Things like vicks and petroleum jelly are helpful. There are even hard candies in the bags. The idea being, calm or comfort a child, quick bloodsugar pick up, and relaxing for and adult, too. A little pick-me-up if its long in-between meals on a harried and hurried day.
The first thing in my kitd are books. I’ve been collecting medical books to cover as many areas possible. Anatomy, surgery, nursing, drugs, contraindications, herbal, homeopathic, alternative, diagnosis, first aid, combat medicine and trauma, wilderness medicine, etc.
I have a decent main kit of supplies with gauze, sponges, 4x4s, bandaids, specialty bandages, ace wrap, slings, scalpels and handles, sutures, hemostats and probs, stethescopes, blood pressure cuffs, O2 sensors, braces and imobilizers, etc.

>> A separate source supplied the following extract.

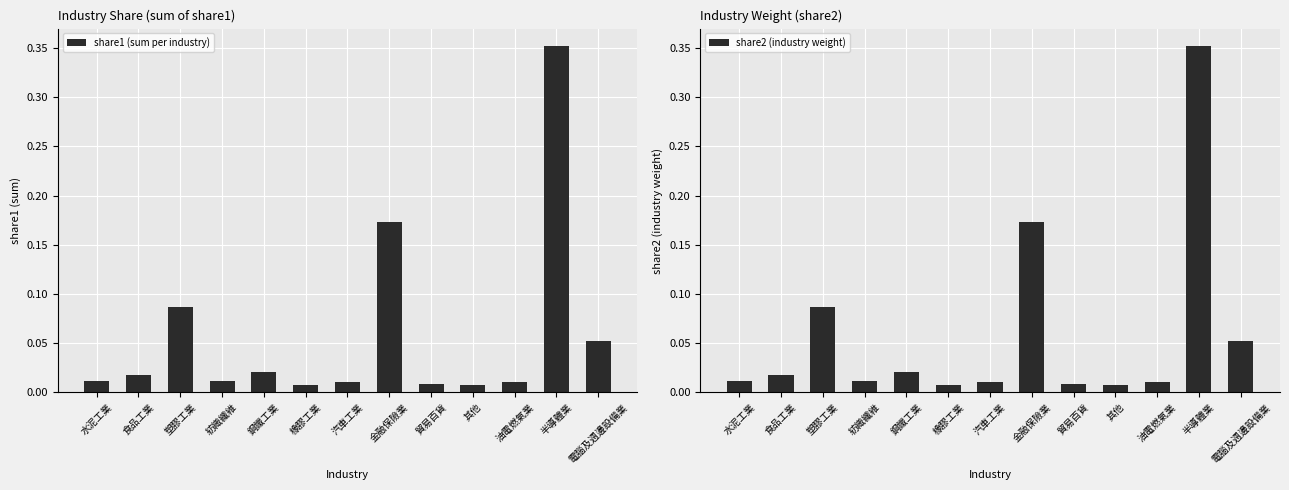

Between 紡織纖維 and 貿易百貨, which series saw the biggest shift?

share1 (sum per industry)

I have a couple of first aid kits, one I bought and supplemented the other I built from scratch. I have three blow out kits with tourniquets (2 types) and hemostatic gauze (2 types) in each. Apparently Cellx works better in extreme cold, and since we get there where I am have both Celox and Quick Clot.
My theory is that once the SHTF I may be more likely to find someone with the skills to use the advanced gear I have than I am to find the gear and supplies.
Our group has an RN and several people with various levels of first aid and medical training.
The books provide a reference for those who already have the skills but need to brush up, or in an extreme case give someone the choice of 100% death if nothing is done or at least some chance if someone does something with the books as reference. The last option is something I hope we never have to put on the table, but I’ve thought about it – like Selco said, you may be the “doctor”.
I’ve been stocking up on over the counter meds as well. Cotton “rags” are put in a box to be used as needed once boiled and sterilized.
I was a Auto mechanic, so sharp metal ,and compression damage and stopping blood
Things in you eye, pulled Muscles , literally deep puncture wounds ,deep scalp wounds
Dental floss an needles ,used small fish hooks to sew wounds you can buy the right needles
Lots of clean bandages
Sugar poured into deep wounds stops blood loss
And real good Magnifying glass
Neosporin works on all wounds ,and speed up the body’s own repair of deep wounds
I was deep in the woods and one of campers had a deep wound to his hand with a AXE
Cleaned it with water we boiled an life saver 400OUF filled it with lots of sugar he finished the trip he later called me to say , kept his wound care as simple as possible and Clean
Hope some of these wound care advice helps all are time tested
Last but not Least I truly Recommend LIFE SAVER water Purification systems
Back packing 4000uf can spray a steady stream to flush wounds ,used it to clean eyes of debris for bike an motorcycle crash’s where EYES were full of SAND an dirt
Flushed many wounds it works ,,to see how well they filter fill a small pot boil all the water OUT from what ever your source ,then fill a different pot with the water from any life saver system Boil all the water out you can see a cleaner pot
You will see a difference from the two boiled out pots
I also have the five gallon jerry can recommend BOTH
Imodium and soap would be my number one items. You can get them at the dollar store. Most people in conflict zones and natural disasters die from diarrhea, not gunshot wounds. Boring but crucial.